Les émotions, c'est un aspect dont l'importance est reconnue depuis les travaux pionniers de William James, ont une dimension corporelle importante, dans la façon dont on les ressent, dont on les exprime. Pour autant, elles ont aussi une dimension culturelle importante : dans leur acceptation sociale, dans la façon dont elles sont communiquées (l'auteur mentionne d'ailleurs les travaux de David Le Breton sur les six émotions dites primaires parce qu'universelles qui ne sont pas si universelles que ça), dans les comportements qu'elles entraîne pour la personne qui les ressent et pour la personne qui les provoque ou les perçoit... ou encore, ça va être le cœur du livre, par la façon dont on les nomme.
C'est argumenté dans L'analogie, cœur de la pensée, construire des représentations, ça implique des catégories, et nommer, c'est créer des catégories. Est-ce que des émotions aussi spécifiques que l'inquiétante étrangeté (le choix de cette traduction pour Ungeheimlichkeit aurait peut-être pu remplir quelques pages du livre de Michel Briand) ou la Schadenfreude (le plaisir ressenti lorsqu'il arrive quelque chose de mal à quelqu'un) auraient pu être identifiées clairement sans qu'un terme n'y soit consacré?
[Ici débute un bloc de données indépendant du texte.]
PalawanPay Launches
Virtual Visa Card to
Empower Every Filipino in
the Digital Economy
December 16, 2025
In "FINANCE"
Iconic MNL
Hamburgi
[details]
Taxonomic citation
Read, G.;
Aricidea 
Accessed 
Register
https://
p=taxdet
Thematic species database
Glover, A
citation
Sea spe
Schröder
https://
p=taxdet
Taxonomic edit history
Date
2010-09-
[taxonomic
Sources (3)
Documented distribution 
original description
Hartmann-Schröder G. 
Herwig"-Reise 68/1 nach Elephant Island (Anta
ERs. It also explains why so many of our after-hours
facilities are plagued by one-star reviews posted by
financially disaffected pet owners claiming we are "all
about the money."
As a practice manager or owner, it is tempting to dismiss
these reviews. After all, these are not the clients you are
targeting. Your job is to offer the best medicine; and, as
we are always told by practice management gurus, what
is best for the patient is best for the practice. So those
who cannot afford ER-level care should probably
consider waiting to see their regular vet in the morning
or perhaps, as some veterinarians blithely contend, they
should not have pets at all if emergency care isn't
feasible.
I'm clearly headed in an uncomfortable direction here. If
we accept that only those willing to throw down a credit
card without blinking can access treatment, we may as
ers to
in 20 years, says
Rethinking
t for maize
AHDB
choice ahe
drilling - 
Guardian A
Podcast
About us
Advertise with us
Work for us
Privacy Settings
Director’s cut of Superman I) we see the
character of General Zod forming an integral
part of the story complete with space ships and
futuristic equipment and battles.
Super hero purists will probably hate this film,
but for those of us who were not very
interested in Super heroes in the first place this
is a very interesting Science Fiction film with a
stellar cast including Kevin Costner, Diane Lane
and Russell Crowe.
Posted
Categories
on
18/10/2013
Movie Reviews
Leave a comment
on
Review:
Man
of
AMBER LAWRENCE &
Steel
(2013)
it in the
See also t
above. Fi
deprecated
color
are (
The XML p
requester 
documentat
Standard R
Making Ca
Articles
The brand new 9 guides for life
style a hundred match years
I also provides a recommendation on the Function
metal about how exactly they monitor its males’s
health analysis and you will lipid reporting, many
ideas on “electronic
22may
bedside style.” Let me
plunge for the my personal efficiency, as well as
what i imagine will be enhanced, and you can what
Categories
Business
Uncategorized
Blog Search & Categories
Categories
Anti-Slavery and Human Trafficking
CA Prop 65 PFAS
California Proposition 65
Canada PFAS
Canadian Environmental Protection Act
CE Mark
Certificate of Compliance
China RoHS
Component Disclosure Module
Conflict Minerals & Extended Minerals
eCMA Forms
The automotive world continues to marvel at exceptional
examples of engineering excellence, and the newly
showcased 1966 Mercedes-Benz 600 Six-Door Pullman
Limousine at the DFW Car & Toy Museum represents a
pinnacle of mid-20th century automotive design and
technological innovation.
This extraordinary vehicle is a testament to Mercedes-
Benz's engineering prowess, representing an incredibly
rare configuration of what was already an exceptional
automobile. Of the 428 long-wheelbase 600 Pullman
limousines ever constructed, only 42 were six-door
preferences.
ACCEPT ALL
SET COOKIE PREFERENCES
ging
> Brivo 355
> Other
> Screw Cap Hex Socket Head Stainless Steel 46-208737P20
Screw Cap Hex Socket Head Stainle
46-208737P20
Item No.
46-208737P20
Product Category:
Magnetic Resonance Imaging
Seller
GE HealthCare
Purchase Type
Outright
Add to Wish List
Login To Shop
Et pour les émotions bien plus générales que sont les émotions primaires (peur, dégoût, colère, joie, tristesse... et la surprise qui ne se voit pas consacrer son propre chapitre) ou l'amour, la confiance, le mépris (par ailleurs candidat sérieux pour rejoindre le rang des émotions primaires), la fierté et la beauté qui sont traitées en longueur, entre le nombre de termes utilisés pour les exprimer qui ont parfois des sens franchement distincts, et l'étymologie de chacun de ces termes, il y a de quoi s'occuper!
Le travail est vaste, très vaste, et sa lecture est aussi l'occasion de découvrir ou redécouvrir que l'étymologie est certes une science, mais n'est pas une science exacte : pour certaines origines, on ne peut pas encore trancher. L'auteur navigue, voyage, et son écriture agréable a l'avantage de faire qu'on ne s'ennuie pas dans une lecture qui aurait pu être franchement laborieuse : la cartographie est vertigineuse, mais on a plutôt l'impression de faire une randonnée (une analogie qui m'est venue avant de découvrir que la conclusion était intitulée "invitation à poursuivre l'escapade"). En revanche, une fois la promenade finie, pas de synthèse : le·a lecteur·ice qui voudra tirer des conclusions sur l'évolution culturelle d'une ou des autres émotions explorées devra reprendre le texte (et il y a de la matière, la lecture est fluide mais le contenu est dense) et faire son propre travail, qui par ailleurs en vaut probablement la peine mais s'annonce conséquent.